Isabel Ingram’s life is the stuff of novels and adventure tales. Her American family were Congregationalist missionaries in China over a hundred years ago, and she was, in fact, born in Beijing in 1902. Her parents sent her back to the United States to attend college at Wellesley College in Massachusetts. Upon graduation, she promptly returned to the land of her birth. Her college education qualified her to be a teacher and tutor, and she soon found employment as such upon her return to Beijing.
The custom of that culture in that day was that Ingram could only tutor other women. Her first student was a Chinese woman her age who was marrying a well-to-do Chinese young man who spoke English. The desire of the Chinese woman’s family (and the prospective husband) was that Ingram could help her with her English as a complement to her future husband in his career in government service. You see, she was of a lower class than he was, and Ingram had been engaged to help her, in effect, “catch up” with her husband’s privileged, private education as much as she could.
The American and Chinese women soon formed a fast friendship.

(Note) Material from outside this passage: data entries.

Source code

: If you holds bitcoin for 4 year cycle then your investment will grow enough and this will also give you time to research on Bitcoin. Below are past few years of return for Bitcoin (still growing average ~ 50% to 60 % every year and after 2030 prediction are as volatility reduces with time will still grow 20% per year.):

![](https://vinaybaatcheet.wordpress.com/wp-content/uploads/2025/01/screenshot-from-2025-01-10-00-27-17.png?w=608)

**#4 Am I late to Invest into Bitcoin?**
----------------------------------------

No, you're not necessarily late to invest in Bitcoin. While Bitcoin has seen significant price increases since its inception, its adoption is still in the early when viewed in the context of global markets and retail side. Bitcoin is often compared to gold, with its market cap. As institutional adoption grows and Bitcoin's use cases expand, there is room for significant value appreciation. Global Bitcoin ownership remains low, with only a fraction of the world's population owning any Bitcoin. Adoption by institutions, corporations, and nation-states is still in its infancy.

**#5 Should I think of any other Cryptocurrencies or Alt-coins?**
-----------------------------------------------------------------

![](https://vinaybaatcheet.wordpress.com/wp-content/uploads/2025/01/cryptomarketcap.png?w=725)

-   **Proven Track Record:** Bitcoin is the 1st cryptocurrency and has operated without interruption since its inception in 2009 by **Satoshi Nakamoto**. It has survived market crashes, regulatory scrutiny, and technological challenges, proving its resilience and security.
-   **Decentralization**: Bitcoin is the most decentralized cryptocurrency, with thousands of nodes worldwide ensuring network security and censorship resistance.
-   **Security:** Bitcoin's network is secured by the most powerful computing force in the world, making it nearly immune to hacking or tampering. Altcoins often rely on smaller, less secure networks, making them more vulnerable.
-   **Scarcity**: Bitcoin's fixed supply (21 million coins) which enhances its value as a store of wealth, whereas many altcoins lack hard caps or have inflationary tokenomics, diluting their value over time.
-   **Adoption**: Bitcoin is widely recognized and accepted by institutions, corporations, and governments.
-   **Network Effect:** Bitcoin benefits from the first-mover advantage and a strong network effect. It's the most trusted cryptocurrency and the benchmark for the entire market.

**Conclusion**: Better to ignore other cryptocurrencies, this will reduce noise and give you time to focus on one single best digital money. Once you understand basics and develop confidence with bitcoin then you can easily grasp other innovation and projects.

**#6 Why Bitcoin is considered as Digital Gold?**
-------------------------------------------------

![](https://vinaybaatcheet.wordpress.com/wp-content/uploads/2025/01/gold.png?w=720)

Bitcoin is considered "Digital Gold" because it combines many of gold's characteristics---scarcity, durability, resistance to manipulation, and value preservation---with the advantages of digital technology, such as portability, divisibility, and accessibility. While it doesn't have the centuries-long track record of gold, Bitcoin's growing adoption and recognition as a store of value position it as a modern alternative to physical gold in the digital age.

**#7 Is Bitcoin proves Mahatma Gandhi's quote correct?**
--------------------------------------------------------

Having by nature a shy personality, the Chinese woman embraced the opportunity to have a female friend with whom she could talk about topics that would be considered out of bounds with her soon-to-be husband. Ingram also felt a kinship with the woman, and the pair got on famously. Ingram soon found her pupil was quite intelligent; the Chinese woman took to her English lessons easily and gladly (she especially enjoyed the lessons the two shared on American culture and society). And, not having many friends in China, when it came time for the wedding, Ingram found herself invited to the ceremony. She considered it a great honor as she was the only woman there who wasn’t Chinese.
In her diary, Ingram recorded the beautiful, full-length yellow wedding gown made from expensive satin that was worn by her pupil turned friend. And the tutoring continued after the marriage began. The two women secretly engaged in a competition unknown to the Chinese woman’s husband; they worked on the wife’s vocabulary, planting new words in English that the husband might not know so that he could be impressed with his new bride’s burgeoning English prowess.
In addition, the pair of women from such divergent backgrounds became even closer as friends. They swapped clothing–Ingram being about the same size as the Chinese woman–and they even together chose an English name that the woman could use: Elizabeth. On occasion, the two chums would dress alike and try as closely as possible to speak like the other one.
But, sadly, as happens in many lives, events conspire to drive good friends apart. The pair of friends would lose touch over the years, and, once Ingram stopped being the woman’s tutor, the two never saw each other again. As you know, the Japanese invaded China in the 1930s, and the war brought disaster after disaster to China, ending with the capture of the country by the Chinese Communists under Mao Zedong. The woman, as best as can be known, was put in a communist prison camp where it seems she died about 1946.
By the mid-1930’s, Isabel Ingram had married an American serviceman and returned to live in the United States, in Maryland. Before she passed away in 1988, she decided to write a book about growing up in China, of her experiences in that nation in the 1920s, and about her wonderful friendship with the pupil she tutored.
Oh, by the way, the name of the Chinese woman Ingram tutored and befriended, in English, is Wanrong. She’s known today as the Empress of China, the wife of the last Emperor of China, Puyi.